Soon the country shall be awash in electoral fever. Election campaign signs will dot the landscape and news reporters will seriously announce and analyze changes in polls within the margin of error. The hair and breakfast choices of each candidate will be discussed by people with PhDs trying to make you think it matters and we will eventually be so over saturated with the presidential election many will avoid TV for the last week. Though in reality all the talk and hot wind is actually good, it speaks of the strength of American democracy, and the passion we have for our elections. Yes we can be over saturated with things like TV ads and election campaign signs but it’s better to have those and to know who is running. So let’s take a moment to examine (very briefly) the history of electoral advertizing.
The two oldest forms of campaign advertizing still exist today, the printed election campaign sign and the meet and great/speech. Both approaches still have a strong reason to be in use, they are somewhat cheap and have the value of personalizing a candidate with people. Speeches help to rally the faithful and signs help to inform people of a candidate option. Print advertizing was also common early but required a greater degree of literacy than was widely available. It wasn’t until radio that candidates had the ability to reach out and communicate with the entire populace all at once. The real revolution to advertizing came with Eisenhower’s short TV ads; they managed to make the war hero look approachable at the same time as knowledgeable. In the previous election Truman had attributed his success to shaking hands and meeting people and in four short years the balance tipped to favor television.
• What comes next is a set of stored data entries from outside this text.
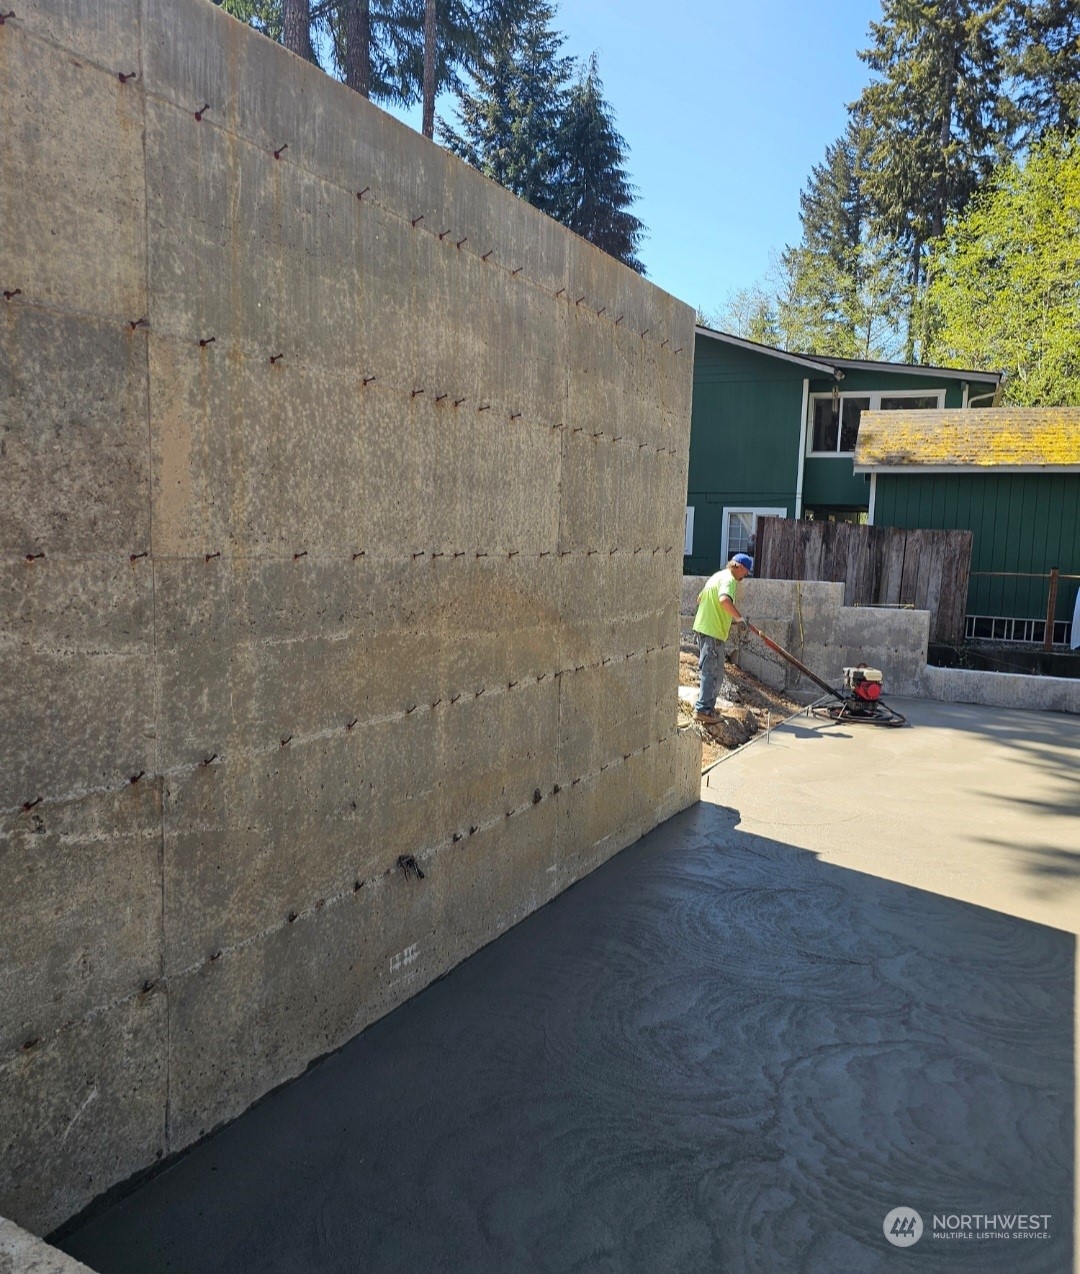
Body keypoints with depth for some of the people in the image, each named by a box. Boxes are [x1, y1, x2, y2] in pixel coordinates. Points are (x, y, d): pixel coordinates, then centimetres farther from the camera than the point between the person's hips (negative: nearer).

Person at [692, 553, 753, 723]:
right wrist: (739, 617, -22)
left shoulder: (718, 576, 20)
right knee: (713, 672, -7)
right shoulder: (729, 579, -12)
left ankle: (706, 705, 23)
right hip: (713, 632, -10)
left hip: (703, 627, 10)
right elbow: (724, 599, -32)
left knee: (709, 670, 17)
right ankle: (703, 709, -8)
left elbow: (700, 599, 29)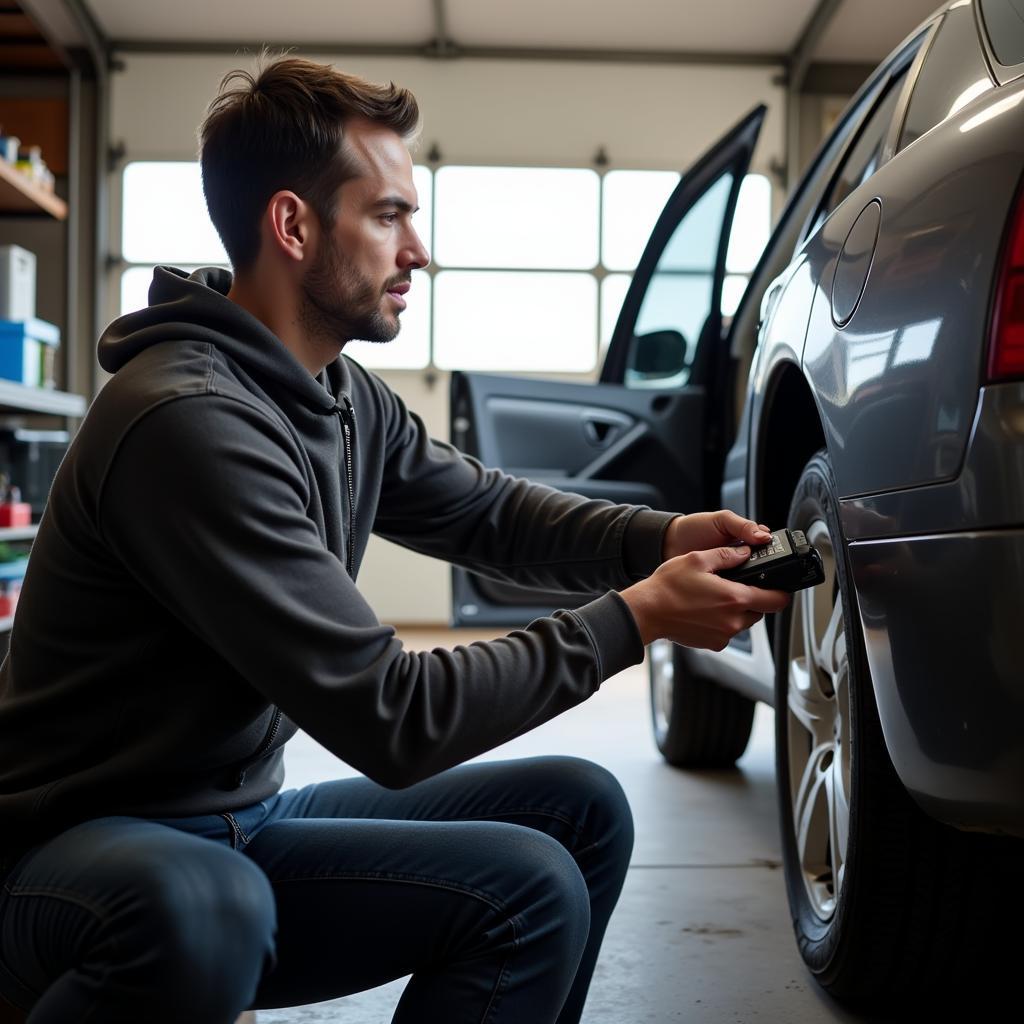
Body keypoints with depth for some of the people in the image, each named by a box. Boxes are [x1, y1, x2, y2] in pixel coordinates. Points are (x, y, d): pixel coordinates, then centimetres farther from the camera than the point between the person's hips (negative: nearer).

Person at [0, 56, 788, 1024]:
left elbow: (490, 508, 15)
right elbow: (391, 719, -27)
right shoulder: (190, 422, -26)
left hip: (246, 816, 8)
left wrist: (665, 538, -4)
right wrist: (635, 617, -20)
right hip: (87, 842, -8)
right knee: (193, 908, -41)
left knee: (578, 808, 1)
Things keep changing, and new media mastery has risen in prominence. Obama for example was widely acclaimed for his mastery of the internet as a campaign tool. Now more candidates are trying to tie cyber politics into their campaign, but that which is old is new again. Candidates still rely on shaking hands and quite often for positions lower than president an election campaign sign is the first thing a voter sees of the candidate. While we may think the advertizing gets to be too much that’s really only one of the many elections on the ballot, and we need the signs, stickers, speeches, rallies, and TV ads to make sure we know what our options are. Only when we know who we can vote for can we find out who we want to vote for.